Why should there be division between caste and caste? What was the meaning, the purpose, the significance, and the power of the caste division in the old days? What was it but a division of labour for the glory of the Motherland, so that each within his own sphere could contribute perfect service that should enrich the wide diversity of life? It was to build up, to create and foster national culture and national consciousness. Was that great system subtly built of a knowledge of human functions and possibilities meant to bring division? Were the law makers enemies of their Motherland that they brought about this division of sects and castes? No. It was built up so that India might be served, each community honouring itself and finding its perfect expression through some service which would be best suited to its own way of thought, to its own capacity of achievement, its own sources of inspiration and its own opportunity of realisation. Have we grown so civilised that we have become untrue to our own social, intellectual and spiritual principles? (Cheers) Have we become so alienated from the inner meanings of our evolution that what was meant to be a source of richer unity has become to-day a source of disunion, disintegration, degradation that affected the honour and progress of the Motherland? You have all made separate demands for reform, Brahmans, non-Brahmans, Mussalmans and Panchamas have gone on deputations. But what good are all these deputations, all these divided attempts? Let there be a hundred thousand deputations. If they can go in one united spirit with their different forms of expression of the cause, then each fresh demand freshly reiterated would mean the emphasising of the same demand.

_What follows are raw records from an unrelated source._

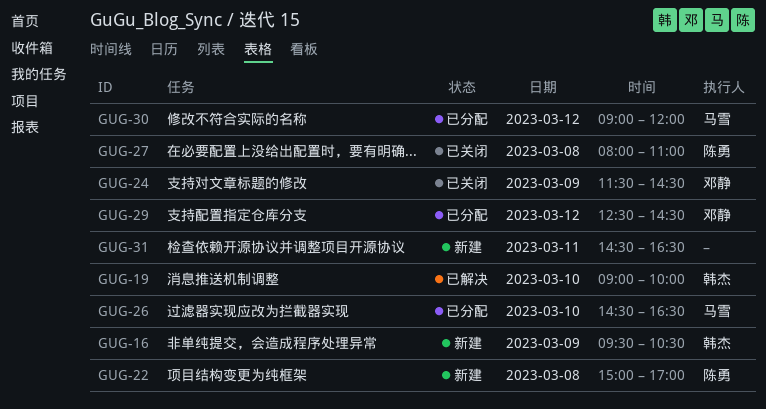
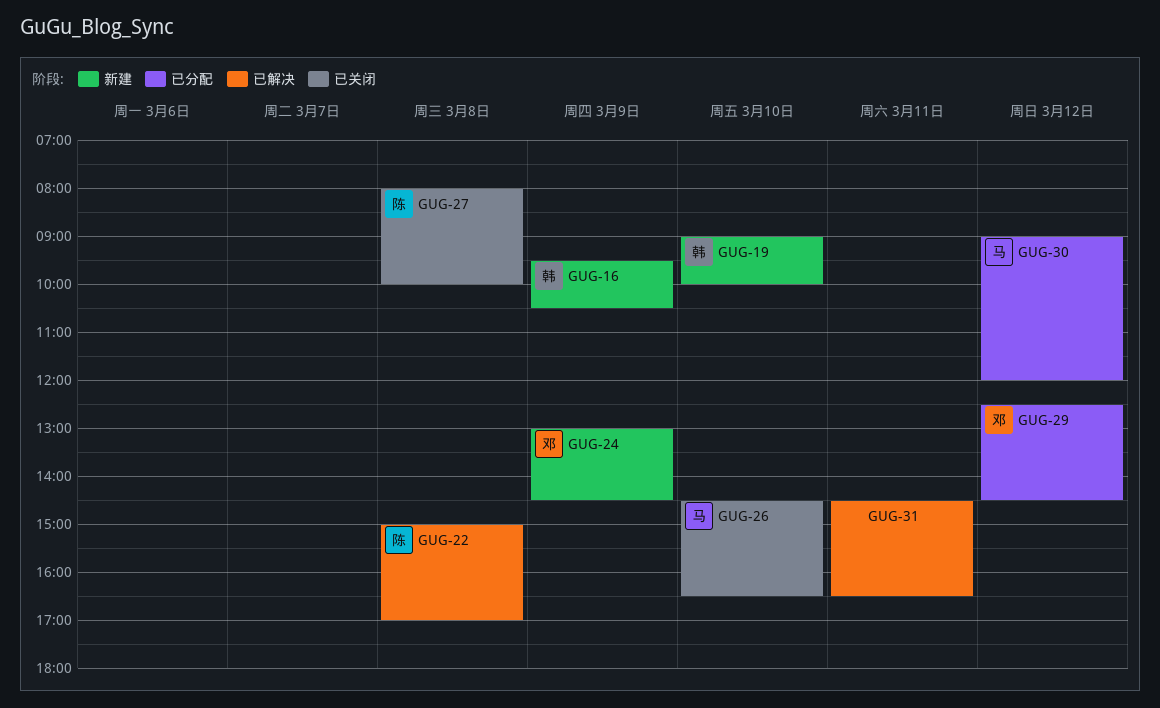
GUG-19, status: 已解决 -> 新建
GUG-22, status: 新建 -> 已解决
GUG-24, status: 已关闭 -> 新建
GUG-24, begins: 11:30 -> 13:00
GUG-26, status: 已分配 -> 已关闭
GUG-27, ends: 11:00 -> 10:00
GUG-31, status: 新建 -> 已解决

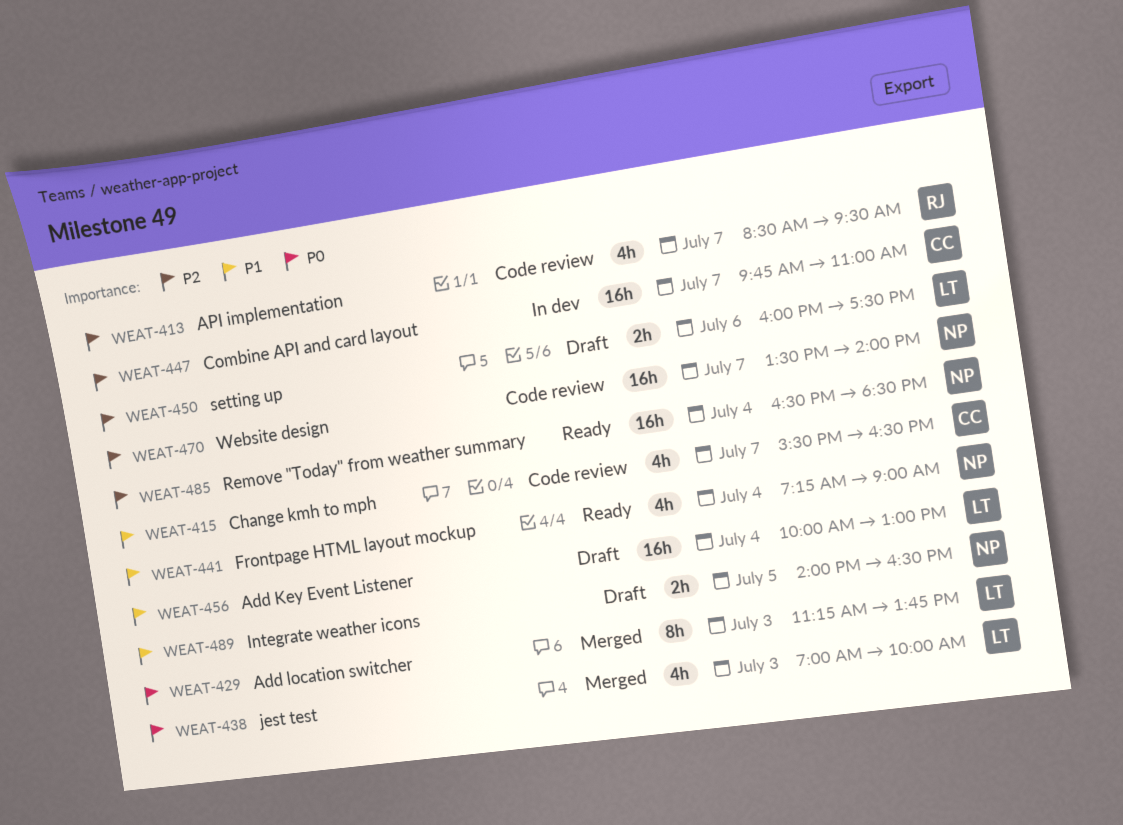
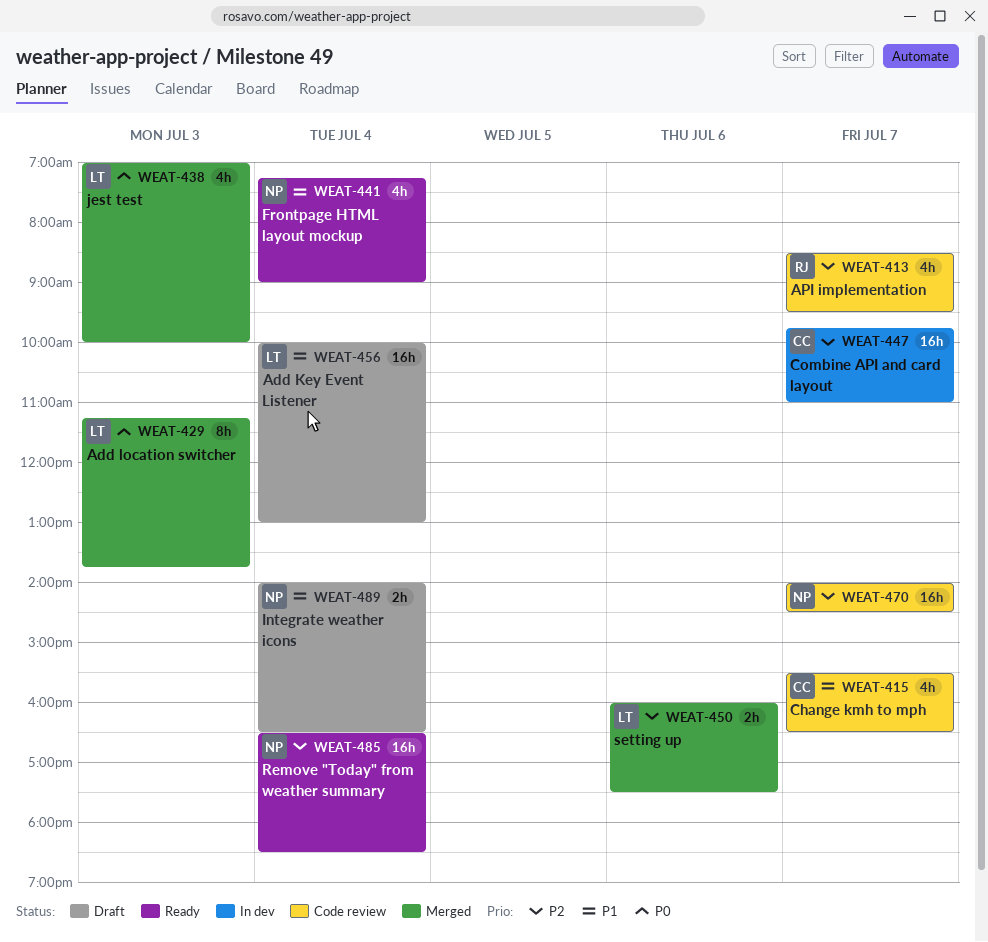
WEAT-450, status: Draft -> Merged
WEAT-470, begins: 13:30 -> 14:00
WEAT-470, ends: 14:00 -> 14:30
WEAT-489, day: Jul 5 -> Jul 4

To-day we stand so that if the Angels of Heaven would sit in judgment, as to the real meaning and link between demand and demand, very different in fact, he might be puzzled to know what was just and what was unjust. But we need not call the Angels of Heaven, nor need we await the leisure of another nation for justice. (Cheers) Justice is within the soul of a nation, justice is the treasure of a nation, justice is the honour of a nation. If a nation chooses to rob itself, to dishonour itself, to be untrue to itself, not the Angels of Heaven, not the ministers of the King shall stay it. But if a nation chooses to honour itself, fulfil its duty and rise to the height of its own ambition, what prevents it but its own desires, what prevents it but its own folly, what prevents it but its own personal animosities and personal cleavages? I ask you, children of the immortal South, during the forthcoming years to be true to yourself, just to yourself, sink all divisions, obliterate all differences, forget all feuds, annihilate all hatreds, become one in the service of the Motherland, for, as I said, your flesh, Brahman or non-Brahman, is made out of the clays and waters of the South and your spirit is filled by the breath of Her who is Bharata Mata, Bharata Mata, Bharata Mata.